Beijing will introduce a rating system for its Western-style
restaurants, bakeries, bars, and cafes by the end of the year to
help diners make more informed choices.
The majority of the city's Western restaurants will be awarded
between three and five stars based on a set of standards compiled
recently by the Beijing Western Food Association, its
secretary-general Xu Bin said.
The ratings will consider not only if the food is authentic, but
also reflect standards of service, hygiene, and management.
"This move aims to improve Beijing's Western food services in a
short period of time. It is a wonderful opportunity that the 2008 Olympic Games has provided," she
Currently, Beijing has more than 3,000 Western dining
establishments providing food from 27 countries and regions.
Unfortunately, the food served in many of Beijing's foreign
restaurants does not taste authentic.
"I have been to a number of French restaurants in Beijing, but only
a small number of them are okay, most are not genuine," said a
Beijing-based Frenchman who asked not to be named in an interview
with the Travel Channel.
In response to the problem, the association has made a concerted
effort over recent years to train its cooks and managers.
Xu said the association last year organized a Western food expo
and cooking contests, and would hold similar events this year. In
addition, famous foreign chefs and restaurant managers will be
invited to give lectures in Beijing, she said.
Last November the association sent a number of its chefs to
train in the United States, France, and Italy. It aims to have
10,000 chefs capable of cooking Western food by the year 2008.

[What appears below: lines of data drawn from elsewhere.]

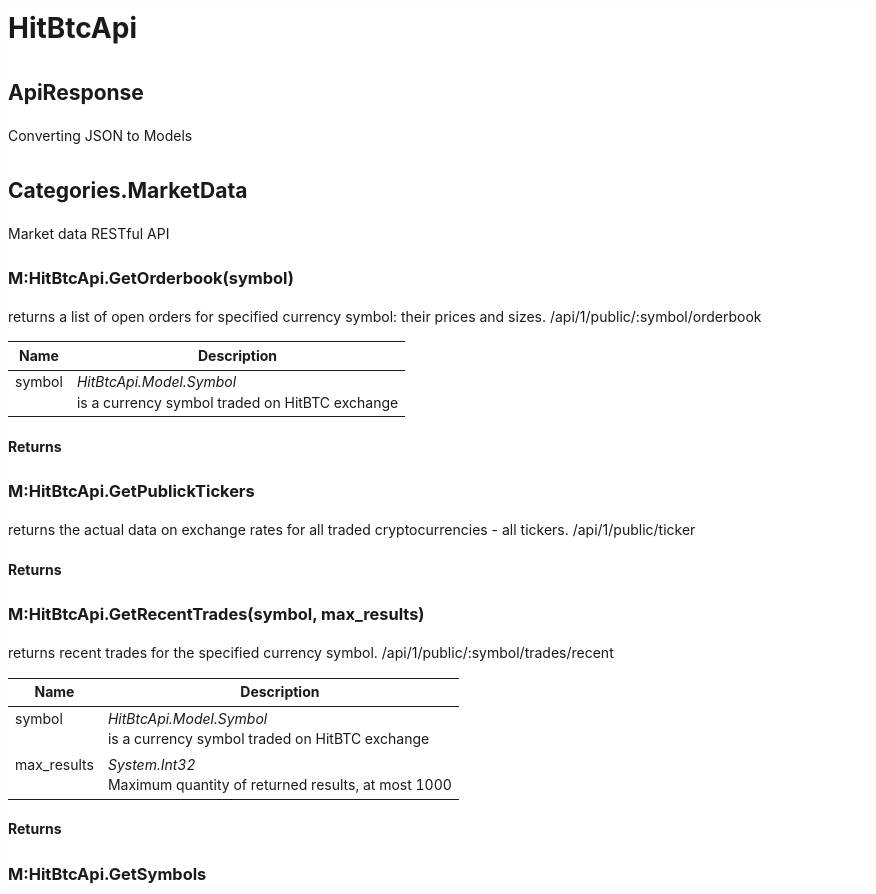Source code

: 
# HitBtcApi


## ApiResponse

Converting JSON to Models


## Categories.MarketData

Market data RESTful API


### M:HitBtcApi.GetOrderbook(symbol)

returns a list of open orders for specified currency symbol: their prices and sizes. /api/1/public/:symbol/orderbook

| Name | Description |
| ---- | ----------- |
| symbol | *HitBtcApi.Model.Symbol*<br>is a currency symbol traded on HitBTC exchange  |


#### Returns




### M:HitBtcApi.GetPublickTickers

returns the actual data on exchange rates for all traded cryptocurrencies - all tickers. /api/1/public/ticker


#### Returns




### M:HitBtcApi.GetRecentTrades(symbol, max_results)

returns recent trades for the specified currency symbol. /api/1/public/:symbol/trades/recent

| Name | Description |
| ---- | ----------- |
| symbol | *HitBtcApi.Model.Symbol*<br>is a currency symbol traded on HitBTC exchange |
| max_results | *System.Int32*<br>Maximum quantity of returned results, at most 1000 |


#### Returns




### M:HitBtcApi.GetSymbols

Beijing is expected to receive at least 500,000 foreign visitors
during the Olympic Games. As part of its preparations, the
association last year published a bilingual guide to Western
dining, which includes the names and addresses of nearly 2,000
restaurants and bars.
In addition to the guide, "the rating system will make it easier
for people to make their selection," a woman surnamed Yu, who works
in Beijing's Central Business District, said.